Exercise brief. All lines with the word "KiCad" must be pulled from the entries below.

#### Supplied material ####

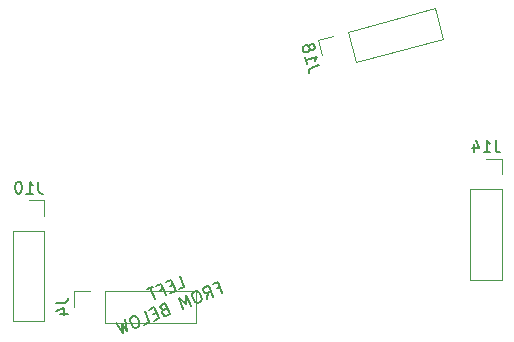
<source format=gbr>
G04 #@! TF.GenerationSoftware,KiCad,Pcbnew,(5.1.4)-1*
G04 #@! TF.CreationDate,2023-05-19T09:15:40-04:00*
G04 #@! TF.ProjectId,ThumbsUp,5468756d-6273-4557-902e-6b696361645f,rev?*
G04 #@! TF.SameCoordinates,Original*
G04 #@! TF.FileFunction,Legend,Bot*
G04 #@! TF.FilePolarity,Positive*
%FSLAX46Y46*%
G04 Gerber Fmt 4.6, Leading zero omitted, Abs format (unit mm)*
G04 Created by KiCad (PCBNEW (5.1.4)-1) date 2023-05-19 09:15:40*
%MOMM*%
%LPD*%
G04 APERTURE LIST*
%ADD10C,0.150000*%
%ADD11C,0.120000*%
G04 APERTURE END LIST*
D10*
X106206513Y-355673139D02*
X106648029Y-355494755D01*
X106273422Y-354567571D01*
X105701229Y-355312340D02*
X105392167Y-355437209D01*
X105455935Y-355976392D02*
X105897451Y-355798008D01*
X105522845Y-354870824D01*
X105081329Y-355049208D01*
X104553287Y-355776139D02*
X104862348Y-355651270D01*
X105058571Y-356136938D02*
X104683964Y-355209754D01*
X104242448Y-355388138D01*
X104021690Y-355477330D02*
X103491870Y-355691391D01*
X104131387Y-356511545D02*
X103756780Y-355584361D01*
X109365791Y-355611343D02*
X109674852Y-355486474D01*
X109871075Y-355972142D02*
X109496468Y-355044958D01*
X109054952Y-355223342D01*
X108546526Y-356507294D02*
X108677204Y-355940909D01*
X109076346Y-356293233D02*
X108701739Y-355366050D01*
X108348526Y-355508757D01*
X108278061Y-355588585D01*
X108251748Y-355650575D01*
X108243273Y-355756717D01*
X108296789Y-355889172D01*
X108376617Y-355959637D01*
X108438607Y-355985950D01*
X108544749Y-355994425D01*
X108897962Y-355851717D01*
X107597949Y-355812010D02*
X107421342Y-355883364D01*
X107350878Y-355963192D01*
X107298251Y-356087172D01*
X107325453Y-356281617D01*
X107450322Y-356590678D01*
X107565827Y-356749446D01*
X107689807Y-356802073D01*
X107795949Y-356810547D01*
X107972555Y-356739194D01*
X108043020Y-356659365D01*
X108095647Y-356535385D01*
X108068445Y-356340940D01*
X107943576Y-356031879D01*
X107828071Y-355873111D01*
X107704090Y-355820485D01*
X107597949Y-355812010D01*
X107177826Y-357060285D02*
X106803220Y-356133101D01*
X106761735Y-356920244D01*
X106185097Y-356382839D01*
X106559704Y-357310023D01*
X104906478Y-357413023D02*
X104791862Y-357510689D01*
X104765549Y-357572679D01*
X104757074Y-357678821D01*
X104810589Y-357811276D01*
X104890417Y-357881741D01*
X104952407Y-357908054D01*
X105058549Y-357916529D01*
X105411762Y-357773821D01*
X105037155Y-356846638D01*
X104728094Y-356971506D01*
X104657629Y-357051335D01*
X104631316Y-357113325D01*
X104622841Y-357219467D01*
X104658518Y-357307770D01*
X104738346Y-357378235D01*
X104800337Y-357404548D01*
X104906478Y-357413023D01*
X105215539Y-357288154D01*
X104288356Y-357662760D02*
X103979294Y-357787629D01*
X104043062Y-358326812D02*
X104484578Y-358148428D01*
X104109971Y-357221244D01*
X103668455Y-357399628D01*
X103204181Y-358665742D02*
X103645697Y-358487358D01*
X103271091Y-357560174D01*
X102343907Y-357934781D02*
X102167301Y-358006134D01*
X102096836Y-358085963D01*
X102044209Y-358209943D01*
X102071411Y-358404388D01*
X102196280Y-358713449D01*
X102311785Y-358872217D01*
X102435766Y-358924843D01*
X102541907Y-358933318D01*
X102718514Y-358861964D01*
X102788978Y-358782136D01*
X102841605Y-358658156D01*
X102814403Y-358463711D01*
X102689534Y-358154650D01*
X102574029Y-357995882D01*
X102450049Y-357943255D01*
X102343907Y-357934781D01*
X101637481Y-358220195D02*
X101791330Y-359236571D01*
X101347147Y-358645650D01*
X101438117Y-359379278D01*
X100842752Y-358541286D01*
D11*
X117957870Y-334550139D02*
X118302100Y-335834820D01*
X119242552Y-334205910D02*
X117957870Y-334550139D01*
X120469277Y-333877209D02*
X121157736Y-336446572D01*
X121157736Y-336446572D02*
X128576046Y-334458842D01*
X120469277Y-333877209D02*
X127887588Y-331889479D01*
X127887588Y-331889479D02*
X128576046Y-334458842D01*
X94793380Y-348127892D02*
X93463380Y-348127892D01*
X94793380Y-349457892D02*
X94793380Y-348127892D01*
X94793380Y-350727892D02*
X92133380Y-350727892D01*
X92133380Y-350727892D02*
X92133380Y-358407892D01*
X94793380Y-350727892D02*
X94793380Y-358407892D01*
X94793380Y-358407892D02*
X92133380Y-358407892D01*
X133511859Y-344628713D02*
X132181859Y-344628713D01*
X133511859Y-345958713D02*
X133511859Y-344628713D01*
X133511859Y-347228713D02*
X130851859Y-347228713D01*
X130851859Y-347228713D02*
X130851859Y-354908713D01*
X133511859Y-347228713D02*
X133511859Y-354908713D01*
X133511859Y-354908713D02*
X130851859Y-354908713D01*
X97340670Y-355844574D02*
X97340670Y-357174574D01*
X98670670Y-355844574D02*
X97340670Y-355844574D01*
X99940670Y-355844574D02*
X99940670Y-358504574D01*
X99940670Y-358504574D02*
X107620670Y-358504574D01*
X99940670Y-355844574D02*
X107620670Y-355844574D01*
X107620670Y-355844574D02*
X107620670Y-358504574D01*
D10*
X118074653Y-336733844D02*
X117384706Y-336918715D01*
X117259041Y-337001686D01*
X117191698Y-337118328D01*
X117182676Y-337268642D01*
X117207325Y-337360635D01*
X116849908Y-336026737D02*
X116997805Y-336578695D01*
X116923856Y-336302716D02*
X117889782Y-336043897D01*
X117776442Y-336172864D01*
X117709099Y-336289507D01*
X117687752Y-336393824D01*
X117253969Y-335326883D02*
X117324615Y-335406551D01*
X117382936Y-335440223D01*
X117487254Y-335461570D01*
X117533250Y-335449246D01*
X117612919Y-335378600D01*
X117646590Y-335320278D01*
X117667937Y-335215961D01*
X117618639Y-335031975D01*
X117547993Y-334952307D01*
X117489671Y-334918635D01*
X117385354Y-334897288D01*
X117339357Y-334909613D01*
X117259689Y-334980259D01*
X117226017Y-335038580D01*
X117204670Y-335142897D01*
X117253969Y-335326883D01*
X117232622Y-335431201D01*
X117198950Y-335489522D01*
X117119282Y-335560168D01*
X116935296Y-335609467D01*
X116830979Y-335588120D01*
X116772657Y-335554448D01*
X116702012Y-335474780D01*
X116652713Y-335290794D01*
X116674060Y-335186476D01*
X116707732Y-335128155D01*
X116787400Y-335057509D01*
X116971386Y-335008210D01*
X117075703Y-335029557D01*
X117134024Y-335063229D01*
X117204670Y-335142897D01*
X94272903Y-346580272D02*
X94272903Y-347294558D01*
X94320522Y-347437415D01*
X94415760Y-347532653D01*
X94558618Y-347580272D01*
X94653856Y-347580272D01*
X93272903Y-347580272D02*
X93844332Y-347580272D01*
X93558618Y-347580272D02*
X93558618Y-346580272D01*
X93653856Y-346723130D01*
X93749094Y-346818368D01*
X93844332Y-346865987D01*
X92653856Y-346580272D02*
X92558618Y-346580272D01*
X92463380Y-346627892D01*
X92415760Y-346675511D01*
X92368141Y-346770749D01*
X92320522Y-346961225D01*
X92320522Y-347199320D01*
X92368141Y-347389796D01*
X92415760Y-347485034D01*
X92463380Y-347532653D01*
X92558618Y-347580272D01*
X92653856Y-347580272D01*
X92749094Y-347532653D01*
X92796713Y-347485034D01*
X92844332Y-347389796D01*
X92891951Y-347199320D01*
X92891951Y-346961225D01*
X92844332Y-346770749D01*
X92796713Y-346675511D01*
X92749094Y-346627892D01*
X92653856Y-346580272D01*
X132991382Y-343081093D02*
X132991382Y-343795379D01*
X133039001Y-343938236D01*
X133134239Y-344033474D01*
X133277097Y-344081093D01*
X133372335Y-344081093D01*
X131991382Y-344081093D02*
X132562811Y-344081093D01*
X132277097Y-344081093D02*
X132277097Y-343081093D01*
X132372335Y-343223951D01*
X132467573Y-343319189D01*
X132562811Y-343366808D01*
X131134239Y-343414427D02*
X131134239Y-344081093D01*
X131372335Y-343033474D02*
X131610430Y-343747760D01*
X130991382Y-343747760D01*
X95793050Y-356841240D02*
X96507336Y-356841240D01*
X96650193Y-356793621D01*
X96745431Y-356698383D01*
X96793050Y-356555526D01*
X96793050Y-356460288D01*
X96126384Y-357746002D02*
X96793050Y-357746002D01*
X95745431Y-357507907D02*
X96459717Y-357269812D01*
X96459717Y-357888859D01*
M02*

</source>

####

Answer section.
G04 #@! TF.GenerationSoftware,KiCad,Pcbnew,(5.1.4)-1*
G04 Created by KiCad (PCBNEW (5.1.4)-1) date 2023-05-19 09:15:40*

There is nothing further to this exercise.